Nambling Notes - 10 August 2007

10 August 2007

Playtech to Supply PKR -- Playtech has agreed to supply poker operator PKR.com with its bespoke online casino product, which will be fully integrated with PKR's three-dimensional poker software. With the deal, PKR hopes to up its revenue-generating potential, Playtech CEO Mor Weizer observed, though the site, in its first year of operation, has seen as many as 7,000 customers playing concurrently during peak hours.

Q2s from Crypto -- Having released second-quarter results this morning, CryptoLogic reported a post-tax loss of $2.6 million, or $0.19 per fully diluted share, due principally, it said, to $4 million in "reorganization costs" related to its transatlantic move. Crypto also reported that revenue for the quarter, $16.2 million, was down 37.6 percent against the previous-year period. The company said, however, it had increased its recurring operating revenue by $1.2 million, or 7.7 percent, compared to figures from Q1 2007. "CryptoLogic took major steps this quarter toward a return to growth and profitability--with an increase in operating revenue, and a decrease in operating costs," said chief executive Javaid Aziz.

Appointed -- London-listed Betfair has appointed former Virgin Games managing director Oscar Nieboer brand director on an interim basis. Nieboer, the company said, is to oversee brand development through the crucial stages ahead of, during and after the introduction of the U.K. Gambling Act.

Tasks to complete -
A. According to the gambling news notes, how many customers at most has PKR seen playing at the same time during peak hours?
B. Please resume the gambling news notes after their last sentence, the one about Oscar Nieboer overseeing brand development around the U.K. Gambling Act.

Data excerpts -
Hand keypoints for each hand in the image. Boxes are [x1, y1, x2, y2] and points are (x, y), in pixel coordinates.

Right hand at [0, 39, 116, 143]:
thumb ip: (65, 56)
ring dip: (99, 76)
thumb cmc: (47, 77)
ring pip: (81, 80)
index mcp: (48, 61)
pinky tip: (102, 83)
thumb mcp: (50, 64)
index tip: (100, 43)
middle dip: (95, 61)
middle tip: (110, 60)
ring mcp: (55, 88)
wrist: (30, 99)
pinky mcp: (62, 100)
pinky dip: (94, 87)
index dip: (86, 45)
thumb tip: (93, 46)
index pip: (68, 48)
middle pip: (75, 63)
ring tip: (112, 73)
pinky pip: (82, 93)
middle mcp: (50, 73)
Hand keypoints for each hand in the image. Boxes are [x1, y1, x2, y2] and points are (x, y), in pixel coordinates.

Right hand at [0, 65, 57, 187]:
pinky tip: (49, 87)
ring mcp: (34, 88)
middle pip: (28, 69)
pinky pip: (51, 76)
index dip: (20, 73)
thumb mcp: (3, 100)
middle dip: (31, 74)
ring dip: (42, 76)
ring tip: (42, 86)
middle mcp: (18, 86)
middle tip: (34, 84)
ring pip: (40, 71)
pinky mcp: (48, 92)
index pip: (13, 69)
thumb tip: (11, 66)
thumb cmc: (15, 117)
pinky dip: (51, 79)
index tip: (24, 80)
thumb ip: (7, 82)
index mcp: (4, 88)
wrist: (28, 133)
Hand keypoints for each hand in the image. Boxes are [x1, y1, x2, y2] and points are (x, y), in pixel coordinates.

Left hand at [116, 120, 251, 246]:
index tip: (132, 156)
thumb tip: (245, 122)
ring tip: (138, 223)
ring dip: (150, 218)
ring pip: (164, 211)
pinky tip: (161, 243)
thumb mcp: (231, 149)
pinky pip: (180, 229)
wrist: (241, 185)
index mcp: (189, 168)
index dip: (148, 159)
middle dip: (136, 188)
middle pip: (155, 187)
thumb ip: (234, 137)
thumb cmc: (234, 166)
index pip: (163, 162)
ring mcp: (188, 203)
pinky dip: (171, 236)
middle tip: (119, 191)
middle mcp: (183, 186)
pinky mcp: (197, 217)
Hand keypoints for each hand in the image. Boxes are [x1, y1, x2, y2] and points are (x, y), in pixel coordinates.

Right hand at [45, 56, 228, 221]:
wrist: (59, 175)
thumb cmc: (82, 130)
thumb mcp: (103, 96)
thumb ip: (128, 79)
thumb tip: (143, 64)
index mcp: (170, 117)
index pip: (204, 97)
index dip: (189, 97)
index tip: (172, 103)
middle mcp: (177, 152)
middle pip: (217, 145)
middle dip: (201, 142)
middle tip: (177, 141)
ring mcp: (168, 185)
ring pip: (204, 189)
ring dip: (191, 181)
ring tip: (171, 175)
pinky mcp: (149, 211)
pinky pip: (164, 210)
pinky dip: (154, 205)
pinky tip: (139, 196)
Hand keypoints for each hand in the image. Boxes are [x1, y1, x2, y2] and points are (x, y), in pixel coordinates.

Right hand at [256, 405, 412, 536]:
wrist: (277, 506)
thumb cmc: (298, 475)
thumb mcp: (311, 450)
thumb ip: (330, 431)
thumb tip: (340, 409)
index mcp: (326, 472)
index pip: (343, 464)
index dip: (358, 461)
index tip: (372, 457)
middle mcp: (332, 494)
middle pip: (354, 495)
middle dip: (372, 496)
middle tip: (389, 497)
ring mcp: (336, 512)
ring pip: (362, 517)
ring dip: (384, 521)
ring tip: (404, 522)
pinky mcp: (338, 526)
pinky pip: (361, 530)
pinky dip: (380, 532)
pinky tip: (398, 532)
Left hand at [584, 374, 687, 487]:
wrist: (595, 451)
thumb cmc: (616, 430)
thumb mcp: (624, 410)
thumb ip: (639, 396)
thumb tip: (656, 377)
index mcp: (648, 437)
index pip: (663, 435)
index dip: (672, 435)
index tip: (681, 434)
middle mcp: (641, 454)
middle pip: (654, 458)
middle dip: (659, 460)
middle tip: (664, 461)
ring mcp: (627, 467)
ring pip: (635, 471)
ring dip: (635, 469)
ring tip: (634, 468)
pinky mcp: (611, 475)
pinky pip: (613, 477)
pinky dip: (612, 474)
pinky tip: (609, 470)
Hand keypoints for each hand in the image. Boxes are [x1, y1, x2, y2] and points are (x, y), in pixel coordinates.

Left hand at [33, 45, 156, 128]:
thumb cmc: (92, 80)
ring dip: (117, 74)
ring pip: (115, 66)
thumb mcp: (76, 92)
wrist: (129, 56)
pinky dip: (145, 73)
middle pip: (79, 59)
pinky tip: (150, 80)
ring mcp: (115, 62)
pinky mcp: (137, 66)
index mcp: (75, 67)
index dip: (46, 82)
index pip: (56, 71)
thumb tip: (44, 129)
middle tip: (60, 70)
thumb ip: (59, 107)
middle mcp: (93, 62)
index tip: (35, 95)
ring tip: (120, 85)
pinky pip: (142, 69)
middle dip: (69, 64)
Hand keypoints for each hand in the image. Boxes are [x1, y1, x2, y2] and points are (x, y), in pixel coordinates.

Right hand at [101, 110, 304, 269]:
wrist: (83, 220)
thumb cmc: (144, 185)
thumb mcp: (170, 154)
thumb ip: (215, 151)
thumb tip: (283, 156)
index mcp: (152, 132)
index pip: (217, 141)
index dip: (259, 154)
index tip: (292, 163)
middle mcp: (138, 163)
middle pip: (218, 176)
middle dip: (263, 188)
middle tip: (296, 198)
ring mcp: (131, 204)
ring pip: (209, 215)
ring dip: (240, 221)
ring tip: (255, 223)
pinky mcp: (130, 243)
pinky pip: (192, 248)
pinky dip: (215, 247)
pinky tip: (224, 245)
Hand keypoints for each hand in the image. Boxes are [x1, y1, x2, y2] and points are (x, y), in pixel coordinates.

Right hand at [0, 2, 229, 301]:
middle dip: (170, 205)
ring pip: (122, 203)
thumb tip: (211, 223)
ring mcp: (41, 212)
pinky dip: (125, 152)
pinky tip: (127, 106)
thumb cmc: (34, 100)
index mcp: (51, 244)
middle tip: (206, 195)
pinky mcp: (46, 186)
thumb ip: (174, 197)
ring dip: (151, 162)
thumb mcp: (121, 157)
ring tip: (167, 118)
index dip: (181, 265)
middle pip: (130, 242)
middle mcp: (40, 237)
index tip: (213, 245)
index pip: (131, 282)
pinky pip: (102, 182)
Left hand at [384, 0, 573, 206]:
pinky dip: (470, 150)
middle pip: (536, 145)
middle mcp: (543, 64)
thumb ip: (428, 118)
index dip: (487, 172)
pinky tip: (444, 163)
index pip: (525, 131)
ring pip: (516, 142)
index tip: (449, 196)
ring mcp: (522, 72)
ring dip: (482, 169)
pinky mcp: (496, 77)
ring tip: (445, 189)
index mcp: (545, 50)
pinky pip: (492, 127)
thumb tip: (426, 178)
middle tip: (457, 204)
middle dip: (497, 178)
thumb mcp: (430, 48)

Replies -
A. As many as 7,000.

B.
'Staggering Inconsistencies' -- Various British media reports carry the reaction of a miffed Jeremy Hunt, U.K. shadow minister of culture, who responded to Thursday's publication of the white list (and accompanying, unapologetic remarks from culture minister James Purnell). "How can [the government] claim that their number one priority is protection when they ban operators from relatively tough regulatory regimes such as Tasmania yet allow those based in much more lenient countries like Gibraltar," said Hunt. "[The white list] will not ban 1,000 Web sites but simply force those that can move from one regime to another--in many cases from one which offers real protection for the young to others that do not."

More on Ladbrokes -- The Times reports that Ladbrokes is set to return £250 million to shareholders via a share buyback program. Analysts told the paper that the move could potentially make the company less attractive to private equity firms, which, it says, tend to fund acquisitions largely with debt. However, the paper adds that the "credit crunch" currently affecting the global marketplace significantly reduces the chances for such an acquisition. Ladbrokes chief executive Chris Bell is quoted by the paper as saying that the possibility of renewing takeover talks with 888 is "very unlikely," and that Internet gambling was "a very hard space in which to find value."

Stock Watch -- On the LSE, 888 was down 4.75p to 110, Playtech was down 32.25p to 304.75 and PartyGaming was down 1.75p to 27.25.